WRITTEN TASK A:
Translate this sentence from the IPCC assessment text into Spanish: "The mandate is reaffirmed regularly by the governing bodies of the parent organizations."

GIVEN TEXT:
=-=-=-=-=

Conceptual framework, methodology and scope

Assessment objectives

The role of the IPCC is to assess on a comprehensive, objective, open and transparent basis the scientific, technical and socio-economic information relevant to understanding the scientific basis of risk of human-induced climate change, its potential impacts and options for adaptation and mitigation. IPCC reports should be neutral with respect to policy, although they may need to deal objectively with scientific, technical and socio-economic factors relevant to the application of particular policies.

Mandate for the assessment

The original mandate was given by the governing bodies of WMO and UNEP; action by WMO and UNEP to set up the IPCC was endorsed by UN GA. The mandate is reaffirmed regularly by the governing bodies of the parent organizations. Specific requests for reports and topics addressed in report are made by the UNFCCC and other international bodies. However, the IPCC Plenary decides on the workprogramme of the Panel, which reports are being prepared as well as on their scope and outline.

Conceptual framework and/or methodology used for the assessment

Other (please specify)

Assessment of peer reviewed literature by author teams which should reflect a range of scientific, technical and socio-economic views and expertise; and geographical representation. Multi stage review by experts and governments is an essential element of the IPCC process.

=-=-=-=-=

PROVIDED DATA:
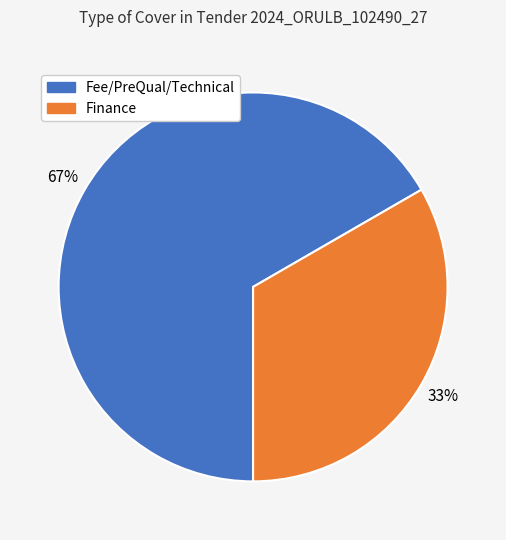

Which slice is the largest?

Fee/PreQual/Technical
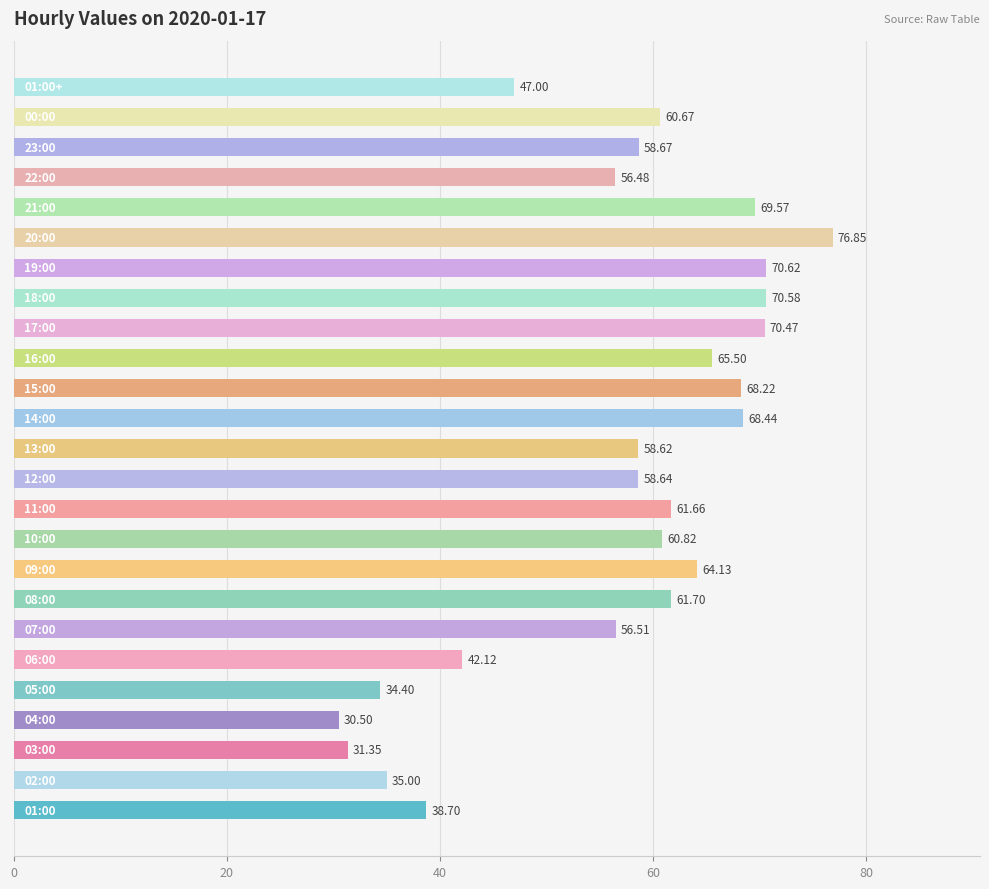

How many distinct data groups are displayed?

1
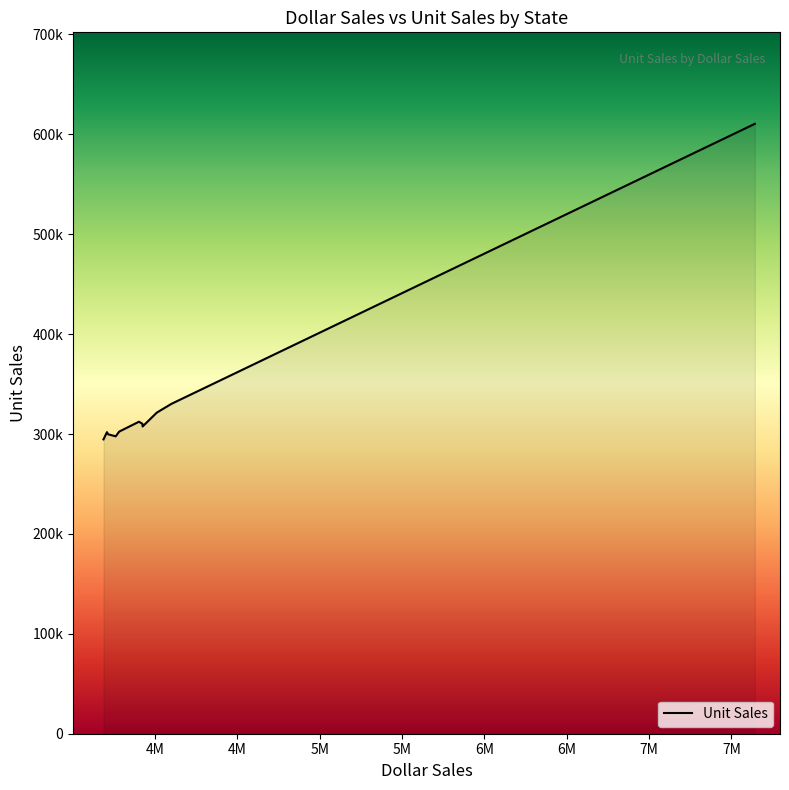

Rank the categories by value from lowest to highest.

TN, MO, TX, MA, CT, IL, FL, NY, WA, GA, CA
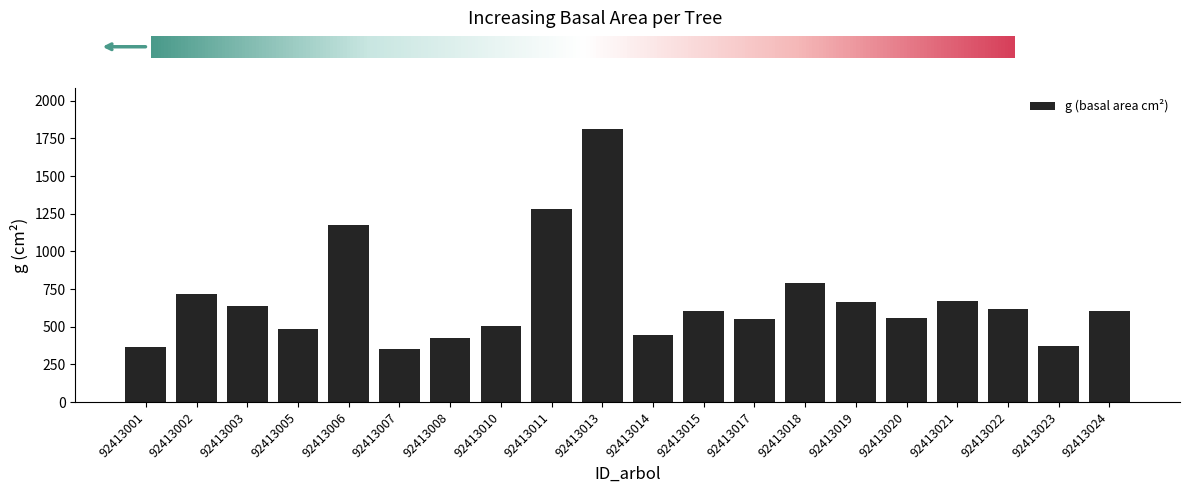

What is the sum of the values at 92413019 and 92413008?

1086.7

=-=-=-=-=

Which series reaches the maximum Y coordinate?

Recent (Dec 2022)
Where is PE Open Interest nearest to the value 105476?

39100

=-=-=-=-=

WRITTEN TASK B:
Count the lines in the entries that contain the word "Which" and reply with only that number.

WRITTEN ANSWER A:
El mandato es reafirmado periódicamente por los órganos rectores de las organizaciones matrices.

WRITTEN ANSWER B:
2